The rising external debt is costing Treasury more in debt service, as the Reserve Bank of Malawi (RBM) figures show a 279 percent increase in the past five years.
RBM data shows that in 2021 alone, Treasury paid K91 billion in external debt service, a rise from K71 billion paid in the previous year.
The figures further show that in 2019, Treasury paid K50 billion in debt service from K32 billion in 2018. In 2017, Treasury paid K24 billion to service the debt.
During the five-year period, external debt has increased from K1.5 trillion in 2017 to K2.8 trillion in 2021, the figures show.
Of the K2.8 trillion external debt, K1.9 trillion was owed to multilaterals, K368 billion to bilateral while K540 billion was commercial loans.
The K91 billion required in a given period to pay for the interest expense and principal of an existing loan is enough to cover the K52 billion energy sector budget and K45.13 billion for local councils’ development.

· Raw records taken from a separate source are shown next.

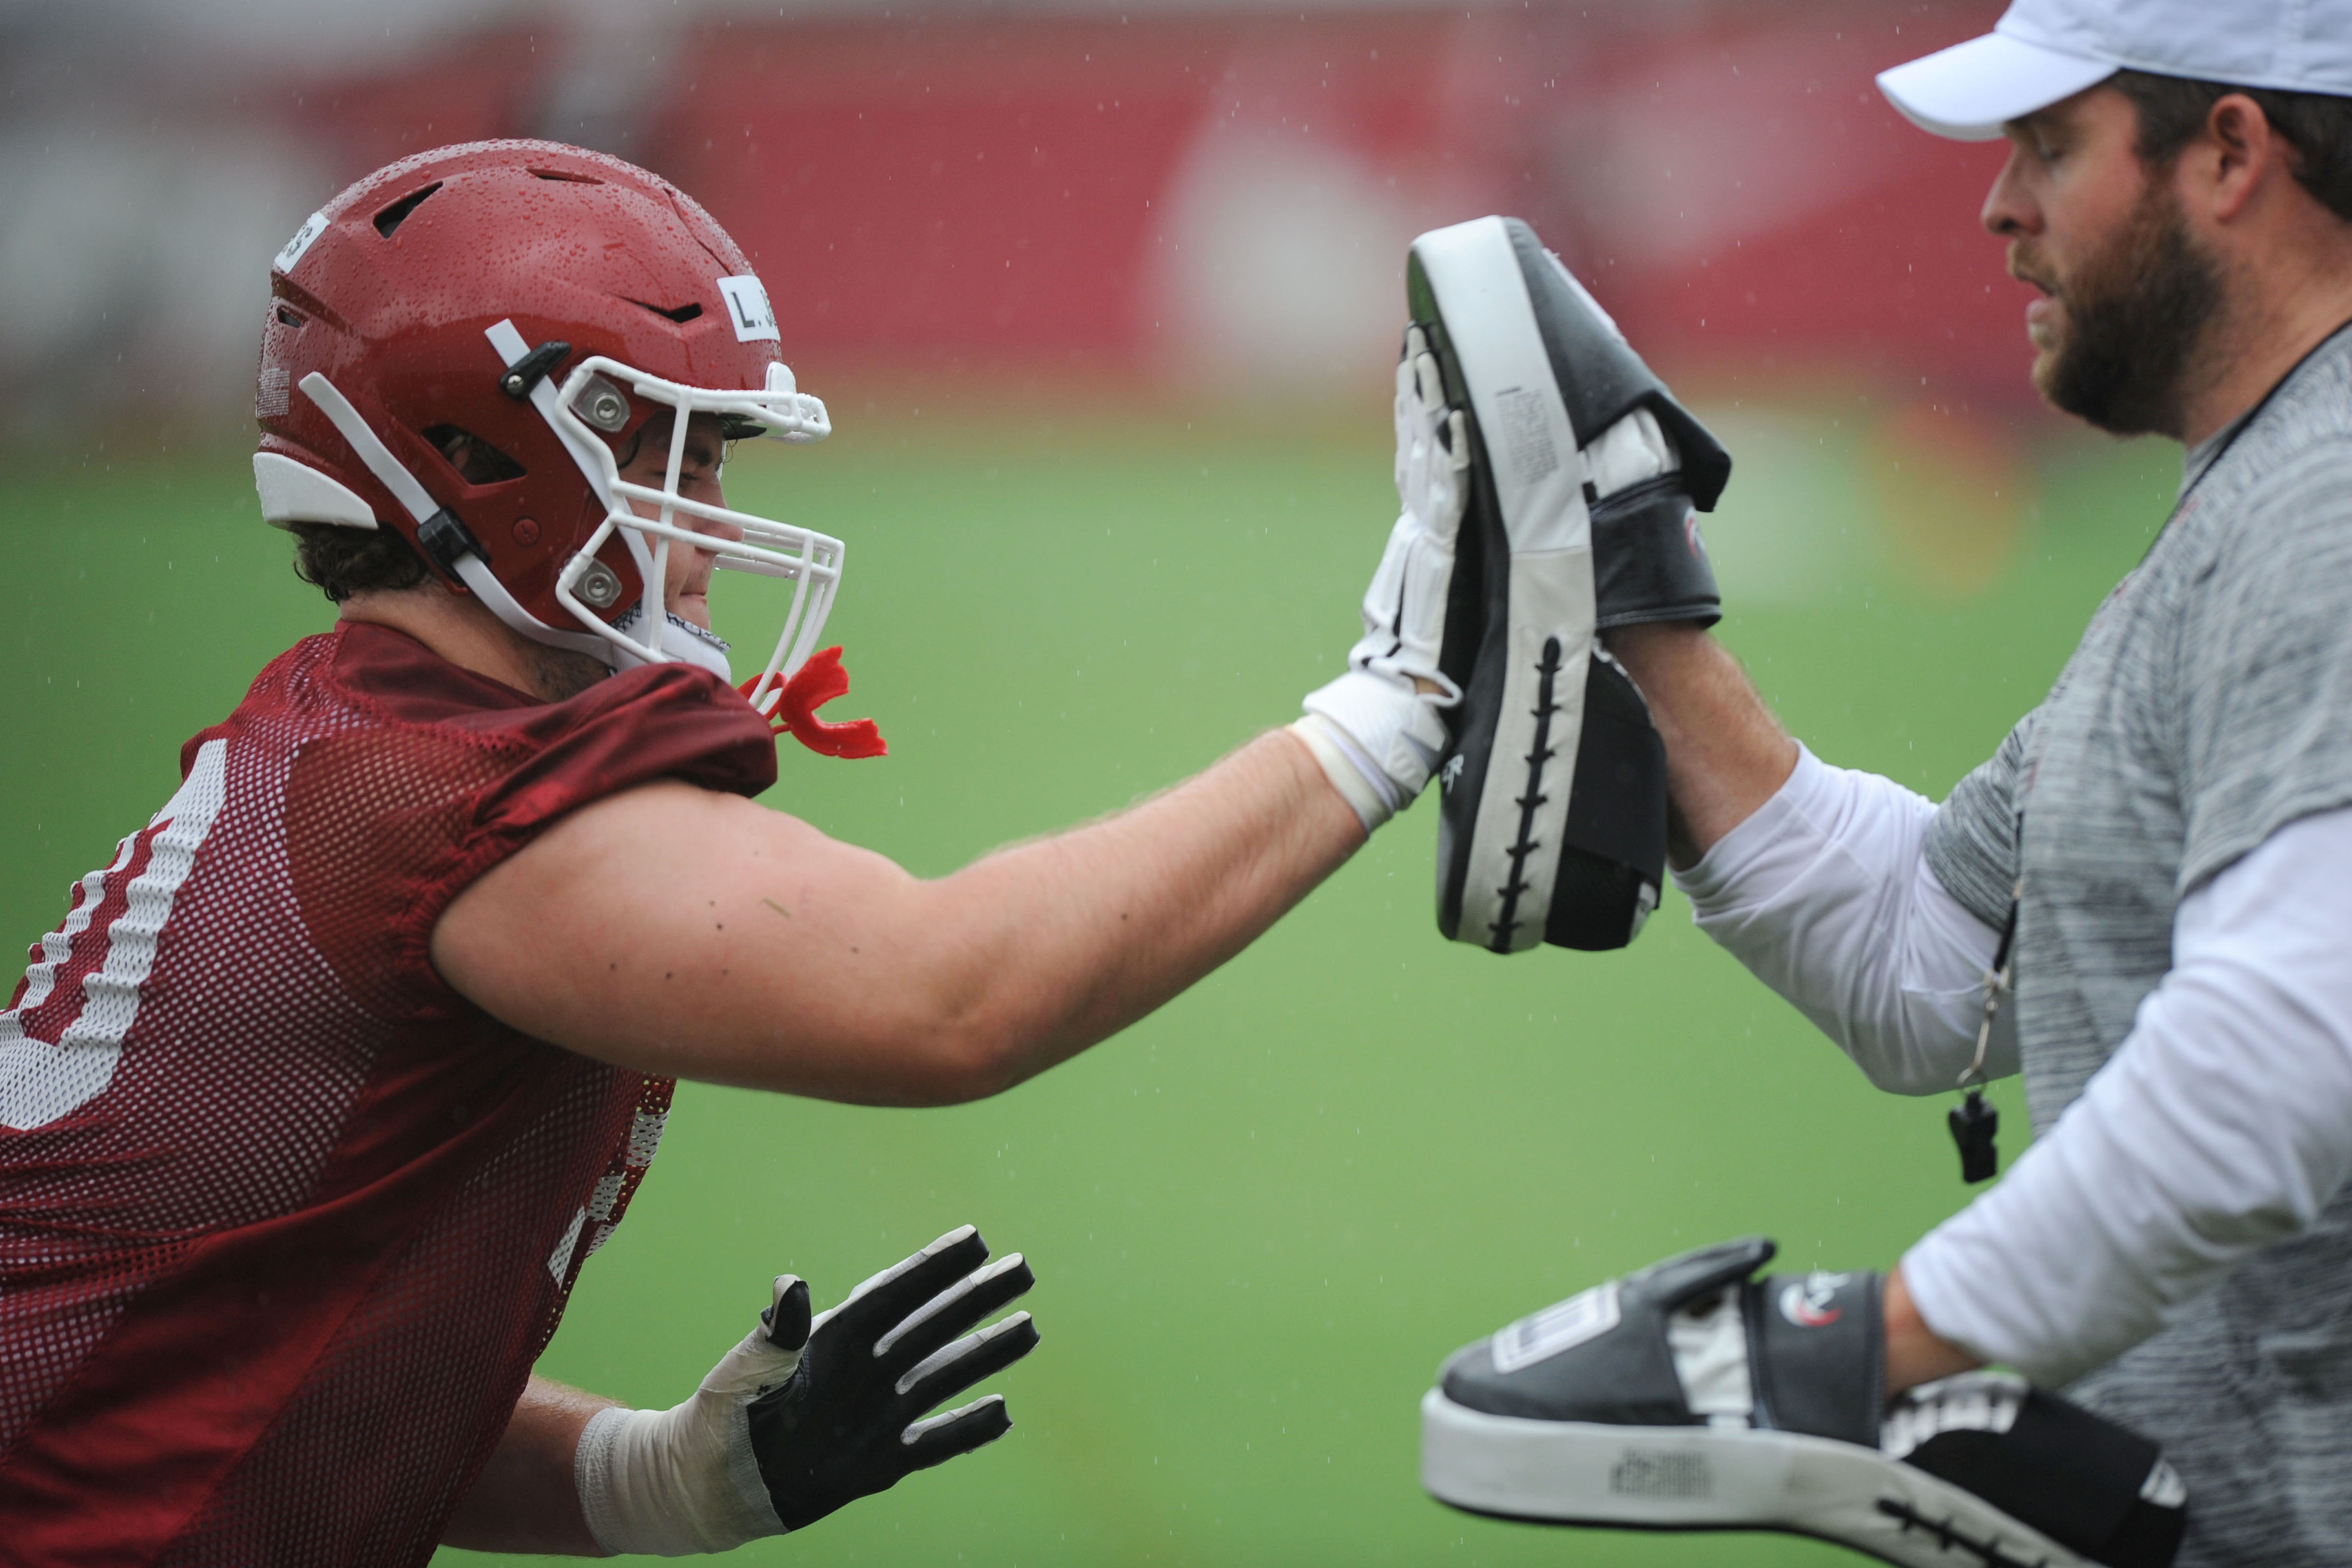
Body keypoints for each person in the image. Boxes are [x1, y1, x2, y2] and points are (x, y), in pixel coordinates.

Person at [0, 138, 1710, 1563]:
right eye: (667, 442)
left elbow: (285, 1369)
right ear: (471, 454)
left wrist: (654, 1480)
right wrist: (1398, 698)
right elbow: (946, 996)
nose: (708, 512)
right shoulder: (428, 795)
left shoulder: (370, 746)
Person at [1527, 1, 2352, 1561]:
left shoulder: (2330, 506)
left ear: (2234, 152)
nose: (1999, 204)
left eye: (2050, 146)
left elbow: (2285, 1054)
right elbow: (1935, 958)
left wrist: (1865, 1346)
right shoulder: (2258, 505)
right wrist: (1631, 595)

In his 2022/23 National Budget Statement presented in Parliament in February, Minister of Finance and Economic Affairs Sosten Gwengwe told Parliament that debt management will be at the centre of this fiscal year’s budget implementation.
He acknowledged that high level of external debt is a matter of concern and particular attention will be paid to make external debt sustainable.
Gwengwe said Treasury will maintain a policy of concessional borrowing, preferring grants and only under exceptional circumstances contract non-concessional loans for high-value investments.
“Government will engage its external creditors to restructure some of the loans,” he said.
In an interview yesterday, Malawi University of Business and Applied Sciences associate professor of economics Betchani Tchereni said while foreign exchange is spent to service the debt, other important projects may be under funded in the process.
He said: “More resources are, therefore, channelled towards repayment of the debt, leaving our other important activities such as encouragement of the manufacturing industry, roads, schools and health facilities.
“Government continued to borrow deeper and loans become even more expensive for other economic agents such as investors.”
The World Bank also warned that Malawi risks losing external debt opportunities unless it swiftly undertakes debt management, sustainability and transparency measures to avoid losing credit-worthiness.
Treasury figures show that as at December 31 2021, total public debt stock stood at K5.8 trillion or roughly 56 percent of the gross domestic product, with K2.8 trillion being external debt and K3.04 trillion domestic debt.